Hacker tentou extorquir Marcela ameaçando jogar nome de Temer ‘na lama’

Hacker tentou extorquir Marcela ameaçando jogar nome de Temer ‘na lama’
Foto: Divulgação
Silvonei de Jesus Souza, o hacker que clonou o celular de Marcela Temer (clique aqui e saiba mais), ameaçou revelar um áudio de uma conversa da primeira-dama no WhatsApp, que segundo ele jogaria o nome de Michel Temer (PMDB) “na lama”. De acordo com informações da Folha de S. Paulo o rapaz que cumpre pena de mais de cinco anos de prisão em regime fechado, pediu o valor de R$ 300 mil para não divulgar uma conversa de Marcela com seu irmão, Karlo Augusto Araújo. "Pois bem como achei que esse vídeo [na verdade, áudio] joga o nome de vosso marido [Temer] na lama.

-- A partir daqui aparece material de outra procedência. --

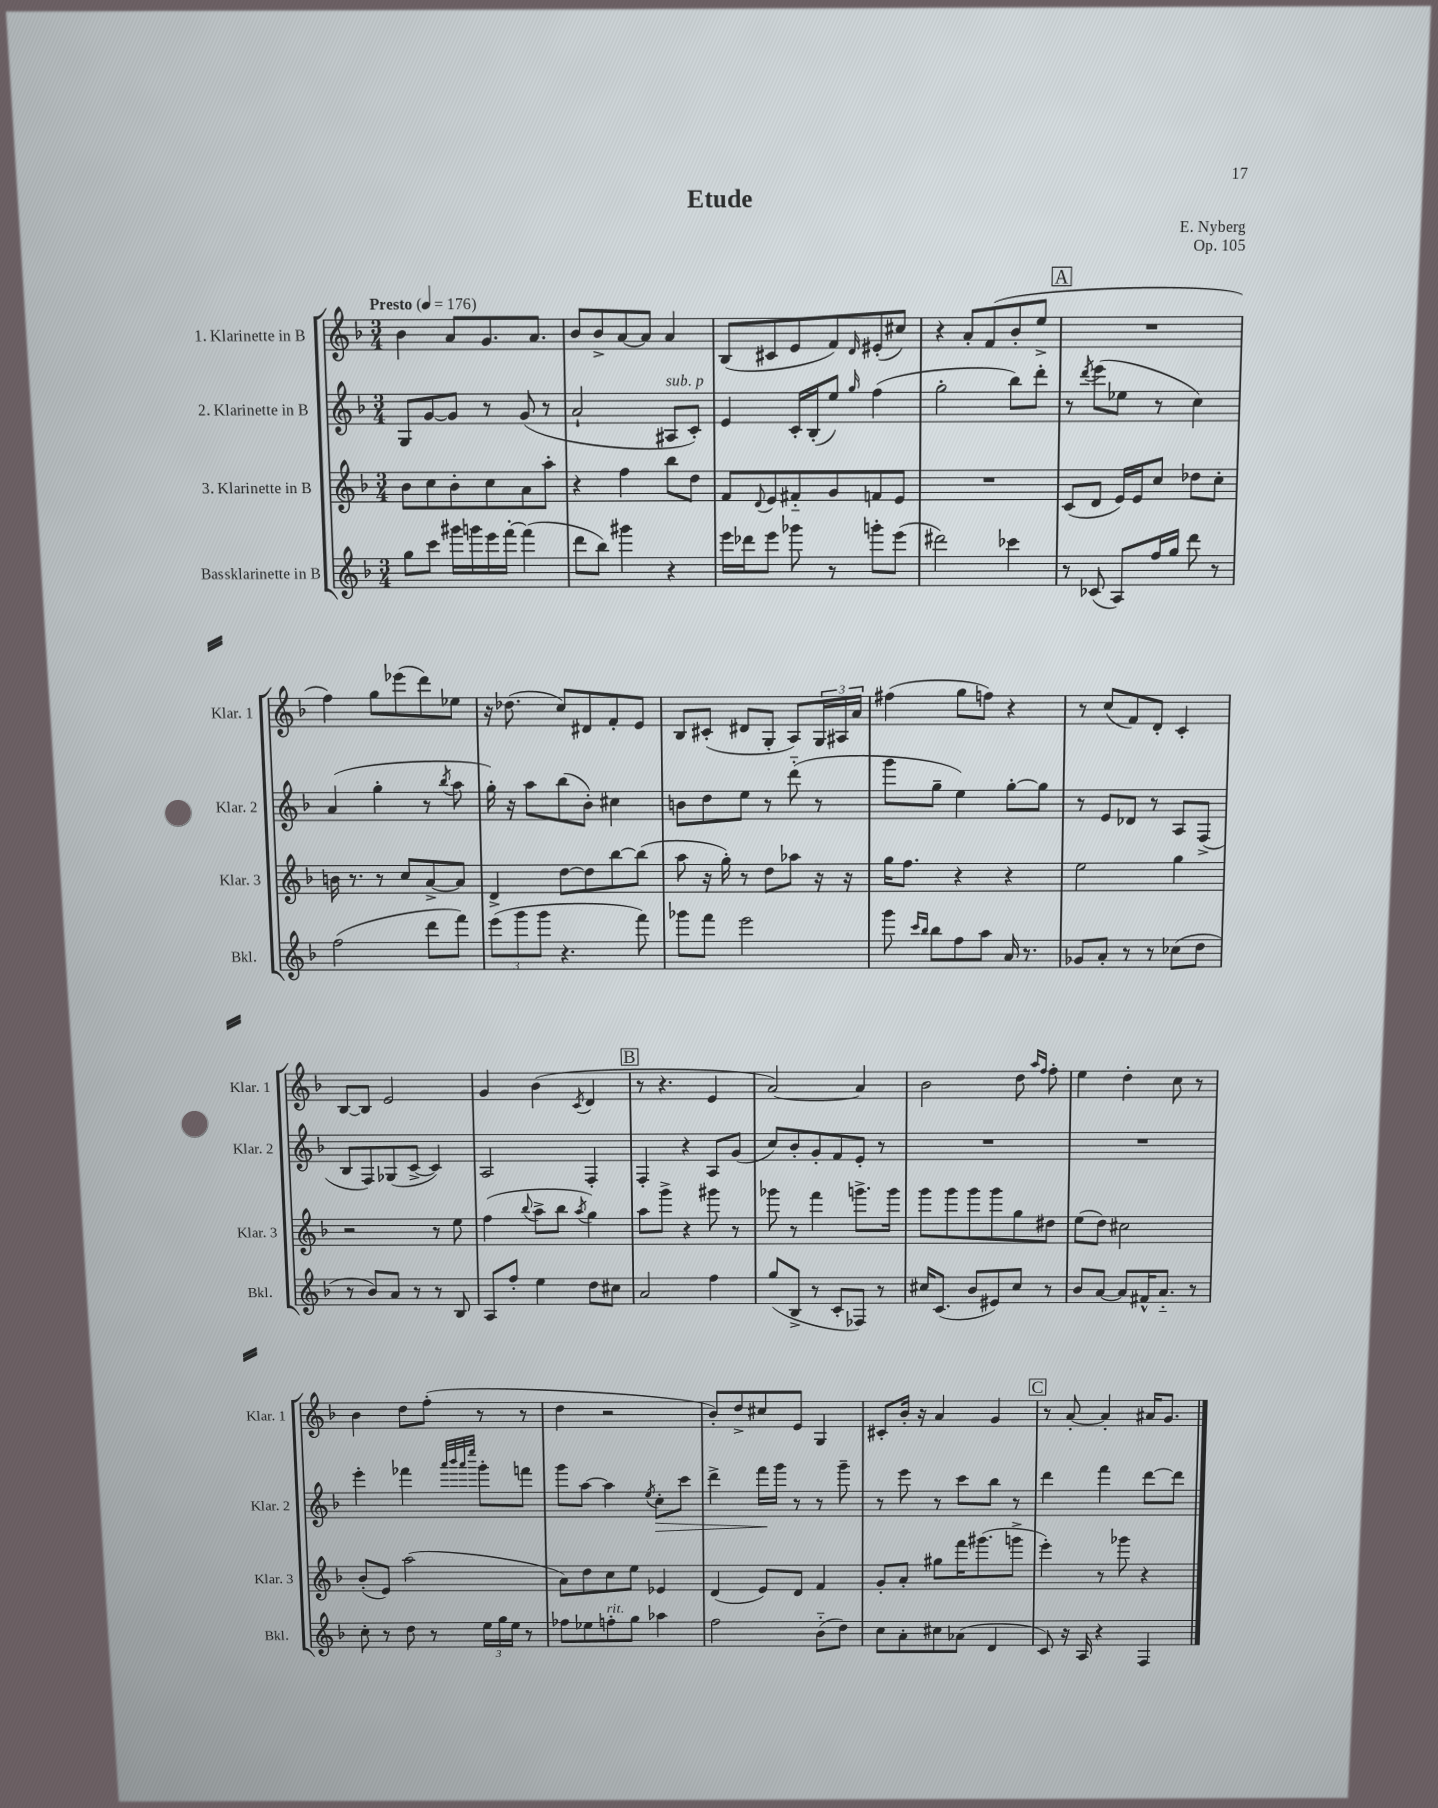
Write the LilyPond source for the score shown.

\header { title = "Etude" composer = "E. Nyberg" opus = "Op. 105" }
<<
\new StaffGroup <<
\new Staff = "s0" \with { instrumentName = "1. Klarinette in B" shortInstrumentName = "Klar. 1" } {
    \clef treble \key f \major \numericTimeSignature \time 3/4 \tempo "Presto" 4 = 176
    bes'4 a'8 g'8. a'8. |
    bes'8 bes'8-> a'8~ a'8 a'4 |
    bes8( cis'8 e'8 f'8) \grace { d'16 } eis'8-.( cis''8) |
    r4 a'8-. f'8( bes'8-. e''8-> |
    \mark \markup { \box "A" } R2. |
    f''4) g''8 ees'''8( d'''8) ees''8 |
    r16 des''8.( c''8) dis'8 f'8-. e'8 |
    bes8 cis'8-.( dis'8 g8-. a8) \tuplet 3/2 { g16 ais16 a'16 } |
    fis''4( g''8 f''8) r4 |
    r8 c''8( f'8) d'8-. c'4-. |
    bes8~ bes8 e'2 |
    g'4 bes'4( \acciaccatura { c'8 } d'4 |
    \mark \markup { \box "B" } r8 r4. e'4 |
    a'2~) a'4 |
    bes'2 d''8 \grace { a''16 f''16 } f''8-. |
    e''4 d''4-. c''8 r8 |
    bes'4 d''8 f''8-.( r8 r8 |
    d''4 r2 |
    bes'8-.) d''8-> cis''8 e'8 g4 |
    cis'8-. bes'16-. r16 a'4 g'4 |
    \mark \markup { \box "C" } r8 a'8~-. a'4-. ais'16 g'8. \bar "|." |
}
\new Staff = "s1" \with { instrumentName = "2. Klarinette in B" shortInstrumentName = "Klar. 2" } {
    \clef treble \key f \major \numericTimeSignature \time 3/4
    g8 g'8~ g'8 r8 g'8( r8 |
    a'2-! ais8^\markup { \italic "sub. p" } c'8-.) |
    e'4 c'16-. bes16-.( e''8) \grace { g''16 } f''4( |
    g''2-. bes''8) d'''8-. |
    \mark \markup { \box "A" } r8 \acciaccatura { d'''8 } e'''8( ees''8 r8 c''4) |
    a'4( g''4-. r8 \acciaccatura { bes''8 } a''8 |
    g''16-.) r16 a''8 bes''8( bes'8-.) cis''4 |
    b'8 d''8 e''8 r8 d'''8-_( r8 |
    g'''8 g''8-- e''4) g''8~-. g''8 |
    r8 e'8 des'8 r8 a8 f8->( |
    bes8 f8) ges8( c'8~-> c'4) |
    a2 f4-. |
    \mark \markup { \box "B" } f4-. r4 a8 g'8( |
    c''8) bes'8-. g'8-. f'8 e'8-. r8 |
    R2. |
    R2. |
    e'''4-. fes'''4 \grace { a'''32 bes'''32 a'''32 e''''32 } g'''8-. f'''8 |
    g'''8 a''8~ a''4 \acciaccatura { e''8 } c''8-.\> c'''8 |
    d'''4-> f'''16\! g'''16 r8 r8 g'''8-- |
    r8 e'''8 r8 c'''8 bes''8 r8 |
    \mark \markup { \box "C" } d'''4 f'''4 d'''8~ d'''8 \bar "|." |
}
\new Staff = "s2" \with { instrumentName = "3. Klarinette in B" shortInstrumentName = "Klar. 3" } {
    \clef treble \key f \major \numericTimeSignature \time 3/4
    bes'8 c''8 bes'8-. c''8 a'8 a''8-. |
    r4 f''4 bes''8 d''8 |
    f'8 \appoggiatura { d'8 } e'8 fis'8-_ g'8 f'8 e'8 |
    R2. |
    \mark \markup { \box "A" } c'8( d'8 e'16) e'16 c''8 des''8 c''8-. |
    b'16 r8. r8 c''8 a'8~-> a'8 |
    d'4-> d''8~ d''8 bes''8~ bes''8( |
    a''8 r16 g''16-.) r8 d''8 aes''8 r16 r16 |
    g''16 f''8. r4 r4 |
    e''2 g''4 |
    r2 r8 e''8 |
    f''4( \appoggiatura { bes''8 } a''8-> bes''8 \acciaccatura { a''8 } g''4) |
    \mark \markup { \box "B" } a''8 g'''8-> r4 gis'''8 r8 |
    ges'''8 r8 f'''4 g'''8.-> g'''16 |
    g'''8 g'''8 g'''8 g'''8 g''8 dis''8 |
    e''8( d''8) cis''2 |
    bes'8-.( e'8) a''2( |
    a'8) d''8 c''8 e''8 ees'4 |
    d'4( e'8) d'8 f'4 |
    g'8-. a'8-. gis''8 f'''16 gis'''8.( g'''8-> |
    \mark \markup { \box "C" } e'''4-.) r8 ges'''8 r4 \bar "|." |
}
\new Staff = "s3" \with { instrumentName = "Bassklarinette in B" shortInstrumentName = "Bkl." } {
    \clef treble \key f \major \numericTimeSignature \time 3/4
    g''8 c'''8 gis'''16 g'''16 e'''16 f'''16~-. f'''4( |
    d'''8 bes''8) gis'''4 r4 |
    e'''16 des'''16 e'''8 ges'''8 r8 g'''8-. e'''8( |
    dis'''2) ces'''4 |
    \mark \markup { \box "A" } r8 ces'8( a8) f''16 g''16 d'''8 r8 |
    f''2( d'''8 f'''8) |
    \tuplet 3/2 { e'''8( g'''8 g'''8 } r4. f'''8) |
    ges'''8 f'''8 e'''2 |
    g'''8 \grace { c'''16 bes''16 } bes''8 f''8 a''8 a'16 r8. |
    ges'8 a'8-. r8 r8 ces''8( d''8 |
    r8 bes'8) a'8 r8 r8 bes8 |
    a8 f''8-. e''4 d''8 cis''8 |
    \mark \markup { \box "B" } a'2 f''4 |
    g''8( bes8-> r8 c'8-. fes8) r8 |
    cis''16 c'8.( bes'8 eis'8) cis''8 r8 |
    bes'8 a'8~ a'8 fis'16-^ a'8.-_ r8 |
    c''8-. r8 d''8 r8 \tuplet 3/2 { e''16 g''16 e''16 } r8 |
    fes''8 ees''8 f''8-.^\markup { \italic "rit." } g''8 aes''4 |
    f''2 bes'8-_( d''8) |
    c''8 a'8-. cis''8 aes'8( d'4 |
    \mark \markup { \box "C" } c'8) r16 a16 r4 f4 \bar "|." |
}
>>
>>
\layout { \context { \Score \remove "Bar_number_engraver" } }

Quando você disse q ele tem um marqueteiro q faz a parte baixo nível... pensei em ganhar algum com isso!!!!", escreveu Silvonei para a primeira-dama. Ainda segundo o jornal o marqueteiro a quem o hacker se refere é Arlon Viana, atual assessor do presidente Michel Temer. "Tenho uma lista de repórteres que oferecem [R$] 100 mil cada pelo material", seguiu ameaçando Silvonei. "Você acha que isso prejudicaria alguém? Então, você quer dinheiro por causa desse áudio?", retrucou Marcela, acrescentando ser “do bem” e afirmando que o áudio seria uma “montagem”. O hacker então insistiu: "Sabe q não é montagem, não tem cortes. É a sua voz se identificando que estudava no Porfírio [escola onde Marcela estudou na infância]. Não existe como fazer montagem assim". Por meio de nota, a assessoria de imprensa da Presidência da República afirmou que a expressão “jogar na lama” o nome de Temer está fora de contexto e que a primeira-dama não vai comentar o caso. A assessoria diz ainda que a Lei Carolina Dieckman preserva os direitos de privacidade das pessoas que tenham seu sigilo violado no meio digital. Após o ocorrido, um juiz de Brasília ordenou a retirada da reportagem da Folha sobre as mensagens trocadas entre Marcela e o hacker. A decisão considera violação de intimidade a reprodução do conteúdo dos diálogos.